# KTM 9 Water Based Lacquer



## Lab123 (May 27, 2007)

Has anyone used KTM 9 Water Based Lacquer?..I have always used French Polish but was never happy with the way it was easily scratched or damaged with sweat...I bought a can of this stuff to give it a try..I am using an old French Polished guitar to try it on....I just lightly sanded the surface and started to apply KTM9....(May be a mistake...Don't really know if it will stick or not)...Seems to go on nicely using a foam roller and using a foam brush to take out the bubbles..6 coats.Sanded it back with 400 grit wet dry sandpaper...Looks good so far...Waiting for some very fine sand papers to arrive before I can finish sanding...
Does anyone use a guitar with this finish? If so how is it holding up to scratches and sweat?...Any info would be a big help ..Thanks,Larry


----------



## n.milburn (Apr 5, 2011)

Larry, I'm not sure why you would sand the finish. I'd think about using alcohol to rub off the present shellac (French polish). But, there are many ways to skin a cat. I would think you'd want to remove most of the shellac in order to avoid having too thick a finish on the instrument. I am considering using the KTM 9 product on a present instrument, but unfortunately don't have much information to share, other than the fact that it is apparently able to adhere well to shellac (if used as a seal-coat).

There is a Canadian product that seems pretty similar. Saman waterbased varnish. A quick websearch will lead you to their website. The high gloss version would be the one to look for. I'm going to be testing some wood with this in the very near future, so I'll try to remember to post results.

Cheers!

Ned.


----------



## Lab123 (May 27, 2007)

Hi Ned...Thanks for the reply..I lightly sanded with 1000 wet dry sandpaper..Just to get rid of any surface grit...I did use alcohol to clean afterwards...My guitars are bolt on necks ...I removed the neck and completely sanded it back to bare wood...The body still has the Shellac undercoating...This stuff seems to cover very nicely...Going to let it cure for about a Month before I give it a final leveling and buffing...I will post the results....Larry


----------



## dradlin (Feb 27, 2010)

Shellac is generally a good base for various top coats - it sticks to lots and lots sticks to it.

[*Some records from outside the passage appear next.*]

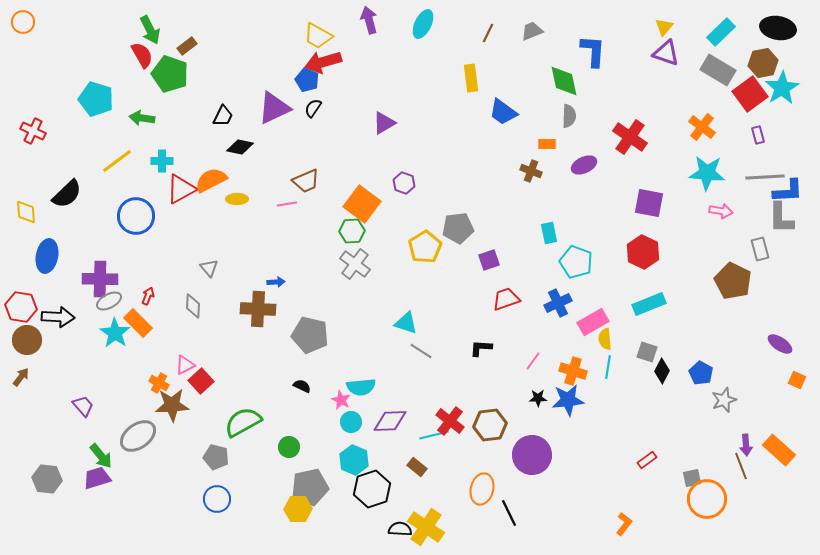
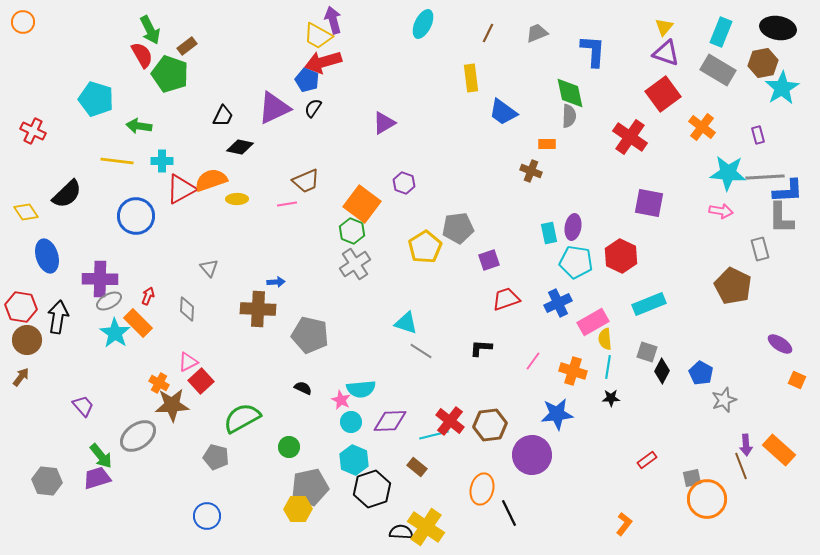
purple arrow at (369, 20): moved 36 px left
gray trapezoid at (532, 31): moved 5 px right, 2 px down
cyan rectangle at (721, 32): rotated 24 degrees counterclockwise
green diamond at (564, 81): moved 6 px right, 12 px down
red square at (750, 94): moved 87 px left
green arrow at (142, 118): moved 3 px left, 8 px down
yellow line at (117, 161): rotated 44 degrees clockwise
purple ellipse at (584, 165): moved 11 px left, 62 px down; rotated 55 degrees counterclockwise
cyan star at (707, 173): moved 21 px right
orange semicircle at (211, 180): rotated 8 degrees clockwise
yellow diamond at (26, 212): rotated 30 degrees counterclockwise
green hexagon at (352, 231): rotated 25 degrees clockwise
red hexagon at (643, 252): moved 22 px left, 4 px down
blue ellipse at (47, 256): rotated 28 degrees counterclockwise
cyan pentagon at (576, 262): rotated 12 degrees counterclockwise
gray cross at (355, 264): rotated 20 degrees clockwise
brown pentagon at (733, 281): moved 5 px down
gray diamond at (193, 306): moved 6 px left, 3 px down
black arrow at (58, 317): rotated 84 degrees counterclockwise
pink triangle at (185, 365): moved 3 px right, 3 px up
black semicircle at (302, 386): moved 1 px right, 2 px down
cyan semicircle at (361, 387): moved 2 px down
black star at (538, 398): moved 73 px right
blue star at (568, 400): moved 11 px left, 14 px down
green semicircle at (243, 422): moved 1 px left, 4 px up
gray hexagon at (47, 479): moved 2 px down
blue circle at (217, 499): moved 10 px left, 17 px down
black semicircle at (400, 529): moved 1 px right, 3 px down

I have no experience with the KTM product, but use shellac under Target water based EM6000 successfully.


----------



## Lab123 (May 27, 2007)

I 've been looking at Stu-Macs "Target Emtech-7000 HBC"....Just might give this one a try also...Did you buy the EM 6000 here in Canada?


----------



## dradlin (Feb 27, 2010)

You can buy Target products in Canada from woodessence.com


----------



## Lab123 (May 27, 2007)

Thanks for the link...I ordered some from them...Jeff E-mailed me back..He said this stuff could possibly be brushed on but spraying is the best option...Worth a try both ways..


----------